Pour la première fois, lors du Conseil européen des 26/27 Juin 2021, le décalage Ouest/ Est entre les anciens et les nouveaux Etats membres de l’UE issus des régimes communistes est apparu en pleine lumière. Il s’est manifesté à l’occasion de deux questions mises à l’ordre du jour par le Président Michel : celle de la discrimination liée à l’orientation sexuelle et celle de la relation de l’Union avec la Russie.
C’est sur le premier sujet relatif aux moeurs que ce décalage s’est manifesté de la façon la plus violente en raison l’attitude provocatrice du Premier Ministre hongrois et de l’emballement médiatique général autour des droits de la minorité LGTBQI. À travers cette question spécifique, le débat visait plus généralement la protection des valeurs de l’Union et le respect des principes de démocratie et de libéralisme politique par les dirigeants des nouveaux Etats membres, plus particulièrement ceux du centre-est de l’Union. Indirectement étaient aussi visés les problèmes liés à la gestion des fonds européens dans ces pays, insuffisamment protégés contre diverses formes d’irrégularité (corruption, fraude, conflits d’intérêt).
Sur le sujet de la Russie - d’intérêt plus général et de caractère géo-stratégique - le rejet sans nuance de la proposition franco-allemande d’amorcer un dialogue avec Moscou a été principalement causé par les nouveaux Etats membres. Il a ainsi contribué à mettre en évidence la division O/E au sein de l’Union sur un sujet majeur. Division d’ailleurs bien connue des chancelleries et des analystes mais jusqu’ici jamais affichée aussi ouvertement.

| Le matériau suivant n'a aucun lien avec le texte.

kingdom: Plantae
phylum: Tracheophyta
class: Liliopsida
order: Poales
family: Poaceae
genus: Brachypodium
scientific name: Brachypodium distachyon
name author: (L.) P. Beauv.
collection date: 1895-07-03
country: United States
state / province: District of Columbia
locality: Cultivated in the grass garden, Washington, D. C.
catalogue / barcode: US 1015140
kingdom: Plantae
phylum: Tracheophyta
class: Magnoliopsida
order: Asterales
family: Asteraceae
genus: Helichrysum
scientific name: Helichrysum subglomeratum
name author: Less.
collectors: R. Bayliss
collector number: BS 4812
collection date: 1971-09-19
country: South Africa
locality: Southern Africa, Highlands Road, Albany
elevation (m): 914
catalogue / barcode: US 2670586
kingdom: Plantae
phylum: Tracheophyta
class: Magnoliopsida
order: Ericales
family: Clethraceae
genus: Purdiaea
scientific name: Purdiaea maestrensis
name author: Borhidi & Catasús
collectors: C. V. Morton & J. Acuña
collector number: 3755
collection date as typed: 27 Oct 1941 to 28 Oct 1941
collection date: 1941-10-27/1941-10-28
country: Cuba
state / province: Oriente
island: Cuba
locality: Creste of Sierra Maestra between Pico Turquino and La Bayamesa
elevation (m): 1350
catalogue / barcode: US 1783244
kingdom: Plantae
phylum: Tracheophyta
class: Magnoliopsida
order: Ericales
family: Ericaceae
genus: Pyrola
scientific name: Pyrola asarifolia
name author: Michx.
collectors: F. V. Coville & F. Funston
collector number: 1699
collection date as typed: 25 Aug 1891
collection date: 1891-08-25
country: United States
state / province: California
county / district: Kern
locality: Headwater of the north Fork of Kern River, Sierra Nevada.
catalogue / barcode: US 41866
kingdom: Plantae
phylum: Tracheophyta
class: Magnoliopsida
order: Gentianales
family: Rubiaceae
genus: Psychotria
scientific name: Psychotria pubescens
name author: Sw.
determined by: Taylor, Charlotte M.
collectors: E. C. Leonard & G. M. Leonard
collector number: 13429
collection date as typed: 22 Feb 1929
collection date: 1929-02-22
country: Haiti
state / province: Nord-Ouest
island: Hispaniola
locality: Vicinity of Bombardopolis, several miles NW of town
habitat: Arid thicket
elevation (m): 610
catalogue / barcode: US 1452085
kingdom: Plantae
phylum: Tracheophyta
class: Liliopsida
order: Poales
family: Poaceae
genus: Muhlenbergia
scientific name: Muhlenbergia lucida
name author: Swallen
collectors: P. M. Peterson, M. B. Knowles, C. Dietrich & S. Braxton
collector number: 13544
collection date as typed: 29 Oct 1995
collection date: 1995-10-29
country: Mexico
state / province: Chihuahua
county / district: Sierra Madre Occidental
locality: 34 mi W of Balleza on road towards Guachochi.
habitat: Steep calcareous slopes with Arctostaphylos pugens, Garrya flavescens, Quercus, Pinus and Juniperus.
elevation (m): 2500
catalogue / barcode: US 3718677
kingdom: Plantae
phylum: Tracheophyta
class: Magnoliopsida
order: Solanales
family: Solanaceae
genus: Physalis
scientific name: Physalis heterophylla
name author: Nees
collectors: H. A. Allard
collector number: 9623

On peut légitimement s’interroger sur l’opportunité d’inscrire deux tels débats à l’ordre du jour de la réunion des Chefs d’Etat et de gouvernement sans attendre que se calment les esprits sur le premier et qu’un travail intense de préparation ait été effectué sur le second. Mais c’est ici toute la problématique de l’interventionnisme croissant et mal contrôlé du Conseil européen qui est posée. Ces deux “incidents” devraient inciter ses membres - et notamment son Président - à une pause de réflexion.
Quoiqu’il en soit, le diable de la division O/E est sorti de la boite où chacun (Conseil, Parlement, Commission) tentait de le contenir et il va falloir l’affronter plus directement et plus ouvertement.
Mais une erreur ne doit pas être commise en se trompant de cible: c’est la gouvernance de certains de ces nouveaux Etats - et parfois la conduite personnelle de leurs dirigeants - qui sont en cause. Et non pas leurs populations, leurs sociétés ou leurs cultures qui, après un demi siècle de domination sovieto-communiste, ont été reprises en main par des régimes nationalistes, populistes et illibéraux. Leur évolution vers un ordre de type occidental compatible avec le système européen en a été retardée voire bloquée - sauf pour la frange urbaine, éduquée mais minoritaire de la société.
(On pardonnera de rappeler ici que ces problèmes étaient prévisibles depuis de nombreuses années ainsi que tentait de l’illustrer cette note écrite en 2017.)
La situation étant ce qu’elle est - et au moment où l’Union tente de définir son “futur” dans le cadre de la Conférence - certaines questions doivent à présent être éclaircies :
comment maintenir ou restaurer l’unité et la solidarité d’un ensemble ainsi fracturé ?
les mécanismes juridiques dont l’UE dispose pour prévenir les dérives de certains gouvernements sont-ils vraiment opérationnels ?
une approche purement punitive est-elle adaptée ou au contraire contre-productive
comment faire évoluer des sociétés sans l’appui - voire contre la volonté - de leurs dirigeants, au demeurant démocratiquement élus ?
est-il bien prudent de poursuivre un élargissement de l’Union à d’autres Etats (6 voire 9) victimes de dérives comparables ? Si cela s’avère indispensable pour des raisons d’ordre stratégique, quelles précautions prendre pour éviter d’accentuer la fracture actuelle - et notamment comment adapter la gouvernance institutionnelle de l’UE avant qu’elle ne devienne incontrôlable ?
le Conseil européen est-il en mesure de jouer le rôle que lui assigne le Traité : “définir les orientations et les priorités politiques générales de l'Union” ? Sinon, comment modifier son fonctionnement et restaurer son efficacité et sa légitimité ?
Même si ces questions ont été (délibérément ?) exclues de la liste des sujets proposés pour la Conférence (1), elles ne pourront plus être longtemps ignorées.
C’est d’ailleurs le Conseil européen lui-même qui, le 26 Juin 2021, les a maladroitement mises en exergue.